I've written some experimental code to export page revisions and manifests from the XML dump (convert.py), along with a module (parser.py) that performs some simple parsing of page text given to it on standard input. The idea is to combine the manifests and give them to the package installer in order to import the Wiki content into Moin, but only after the actual page revisions have been parsed and converted to Moin syntax. -- PaulBoddie 2012-04-01 22:45:46
I forgot to include the xmlread module, but I'll upload that later today. -- PaulBoddie 2012-04-02 08:09:41
The missing module is now available here. You can just copy xmlread.py into the ConfluenceConverter distribution and it should work. -- PaulBoddie 2012-04-02 16:08:15
What confluence markup is being used?
Who is working on this:
So we know what work needs to be done, find out what subset of the confluence markup is being used in the mailman wiki.
Parse confluence markup into DOM/AST-structure
Who is working on this: AlekseyZapparov
NOTE: The DOM/AST structure will need to be agreed upon between this and the moinmoin output step
Given raw confluence markup (just the page content, extracted from the XML structure) parse the data and store in some sort of DOM/AST style form.

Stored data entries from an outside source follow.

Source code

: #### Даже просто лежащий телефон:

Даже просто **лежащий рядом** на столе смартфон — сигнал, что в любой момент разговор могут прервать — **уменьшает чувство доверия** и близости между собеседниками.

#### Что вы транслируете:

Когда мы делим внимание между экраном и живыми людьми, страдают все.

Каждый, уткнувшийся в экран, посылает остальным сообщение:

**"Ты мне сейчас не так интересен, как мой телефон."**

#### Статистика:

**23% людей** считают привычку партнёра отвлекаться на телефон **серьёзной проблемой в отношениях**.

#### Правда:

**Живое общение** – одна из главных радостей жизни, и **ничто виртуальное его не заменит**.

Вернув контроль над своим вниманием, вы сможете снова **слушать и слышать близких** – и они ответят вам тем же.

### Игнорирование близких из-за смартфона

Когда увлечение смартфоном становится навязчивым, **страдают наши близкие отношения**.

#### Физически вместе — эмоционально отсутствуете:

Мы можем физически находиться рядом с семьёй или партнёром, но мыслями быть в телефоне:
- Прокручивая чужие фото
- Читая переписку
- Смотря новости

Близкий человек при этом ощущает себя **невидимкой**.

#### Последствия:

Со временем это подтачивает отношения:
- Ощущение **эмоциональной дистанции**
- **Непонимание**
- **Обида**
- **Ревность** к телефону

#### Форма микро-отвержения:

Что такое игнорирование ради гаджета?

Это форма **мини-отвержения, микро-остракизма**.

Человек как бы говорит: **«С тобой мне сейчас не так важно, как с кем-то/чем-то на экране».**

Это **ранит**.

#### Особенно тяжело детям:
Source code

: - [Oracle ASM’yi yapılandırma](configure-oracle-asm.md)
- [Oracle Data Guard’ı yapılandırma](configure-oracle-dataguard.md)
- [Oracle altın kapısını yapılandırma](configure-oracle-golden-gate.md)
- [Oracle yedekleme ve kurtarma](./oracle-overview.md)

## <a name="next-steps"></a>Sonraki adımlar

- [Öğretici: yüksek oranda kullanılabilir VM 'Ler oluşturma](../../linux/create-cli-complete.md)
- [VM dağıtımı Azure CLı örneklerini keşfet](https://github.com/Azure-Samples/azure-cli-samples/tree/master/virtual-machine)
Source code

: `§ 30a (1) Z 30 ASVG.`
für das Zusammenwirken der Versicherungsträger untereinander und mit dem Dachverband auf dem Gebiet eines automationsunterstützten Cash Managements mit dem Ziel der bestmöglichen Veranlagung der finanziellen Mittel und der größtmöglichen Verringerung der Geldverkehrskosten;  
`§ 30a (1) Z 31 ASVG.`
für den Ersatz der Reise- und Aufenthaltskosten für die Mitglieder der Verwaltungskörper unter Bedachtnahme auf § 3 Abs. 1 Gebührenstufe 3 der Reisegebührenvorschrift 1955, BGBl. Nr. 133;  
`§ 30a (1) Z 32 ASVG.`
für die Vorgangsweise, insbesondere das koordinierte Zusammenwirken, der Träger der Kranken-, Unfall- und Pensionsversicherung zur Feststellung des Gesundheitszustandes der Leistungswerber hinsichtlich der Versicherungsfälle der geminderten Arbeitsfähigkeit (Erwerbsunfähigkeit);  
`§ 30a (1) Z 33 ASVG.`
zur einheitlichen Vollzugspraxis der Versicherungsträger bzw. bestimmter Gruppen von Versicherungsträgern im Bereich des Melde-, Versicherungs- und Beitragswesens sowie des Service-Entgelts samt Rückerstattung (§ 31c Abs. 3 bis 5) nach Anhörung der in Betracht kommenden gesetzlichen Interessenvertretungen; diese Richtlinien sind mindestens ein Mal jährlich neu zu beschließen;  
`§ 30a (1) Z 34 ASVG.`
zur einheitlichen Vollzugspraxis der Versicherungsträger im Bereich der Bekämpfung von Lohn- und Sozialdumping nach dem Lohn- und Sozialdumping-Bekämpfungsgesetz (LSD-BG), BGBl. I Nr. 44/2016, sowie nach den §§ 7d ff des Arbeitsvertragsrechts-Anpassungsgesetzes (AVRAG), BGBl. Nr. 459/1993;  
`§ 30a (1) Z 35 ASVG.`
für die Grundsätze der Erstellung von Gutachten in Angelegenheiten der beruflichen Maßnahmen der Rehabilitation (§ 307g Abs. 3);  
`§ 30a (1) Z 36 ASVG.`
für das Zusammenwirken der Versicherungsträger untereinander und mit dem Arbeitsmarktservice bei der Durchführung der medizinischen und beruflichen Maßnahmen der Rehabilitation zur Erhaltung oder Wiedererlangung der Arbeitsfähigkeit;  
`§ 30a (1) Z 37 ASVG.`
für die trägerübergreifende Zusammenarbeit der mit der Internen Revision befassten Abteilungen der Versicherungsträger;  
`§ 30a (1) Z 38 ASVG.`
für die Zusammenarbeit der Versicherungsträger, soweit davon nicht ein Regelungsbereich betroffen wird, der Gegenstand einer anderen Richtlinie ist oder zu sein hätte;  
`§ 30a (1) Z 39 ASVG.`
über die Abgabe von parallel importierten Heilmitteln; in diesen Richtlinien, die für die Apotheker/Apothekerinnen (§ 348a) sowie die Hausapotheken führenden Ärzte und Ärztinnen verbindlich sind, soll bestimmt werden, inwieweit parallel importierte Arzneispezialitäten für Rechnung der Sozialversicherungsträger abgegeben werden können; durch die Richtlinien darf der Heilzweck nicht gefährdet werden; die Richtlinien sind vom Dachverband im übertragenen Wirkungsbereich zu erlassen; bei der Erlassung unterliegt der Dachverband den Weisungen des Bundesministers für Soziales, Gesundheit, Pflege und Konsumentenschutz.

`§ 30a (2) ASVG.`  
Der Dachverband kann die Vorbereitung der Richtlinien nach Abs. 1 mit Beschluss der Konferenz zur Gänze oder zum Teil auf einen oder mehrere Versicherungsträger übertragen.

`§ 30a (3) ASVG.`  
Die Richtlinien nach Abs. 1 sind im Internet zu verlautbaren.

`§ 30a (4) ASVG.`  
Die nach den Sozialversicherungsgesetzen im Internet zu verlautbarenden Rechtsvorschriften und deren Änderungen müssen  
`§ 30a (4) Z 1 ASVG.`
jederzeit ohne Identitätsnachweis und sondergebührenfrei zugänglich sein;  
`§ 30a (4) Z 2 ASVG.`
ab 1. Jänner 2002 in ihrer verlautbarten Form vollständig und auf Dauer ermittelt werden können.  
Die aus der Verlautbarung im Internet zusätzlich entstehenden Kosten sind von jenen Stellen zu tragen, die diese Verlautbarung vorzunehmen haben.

MoinMoin output from parsed data
Who is working on this: AlekseyZapparov
NOTE: The DOM/AST structure will need to be agreed upon between this and the parsing step
Given the parsed content, generate raw MoinMoin markup
Notes from MoinMoin devs
If you are going the DOM way (parsing stuff into a DOM tree, generating moin markup from that DOM tree), you should use the same DOM tree as moin2 does. There's a moinwiki_out converter already for that DOM tree, so you save half of the work.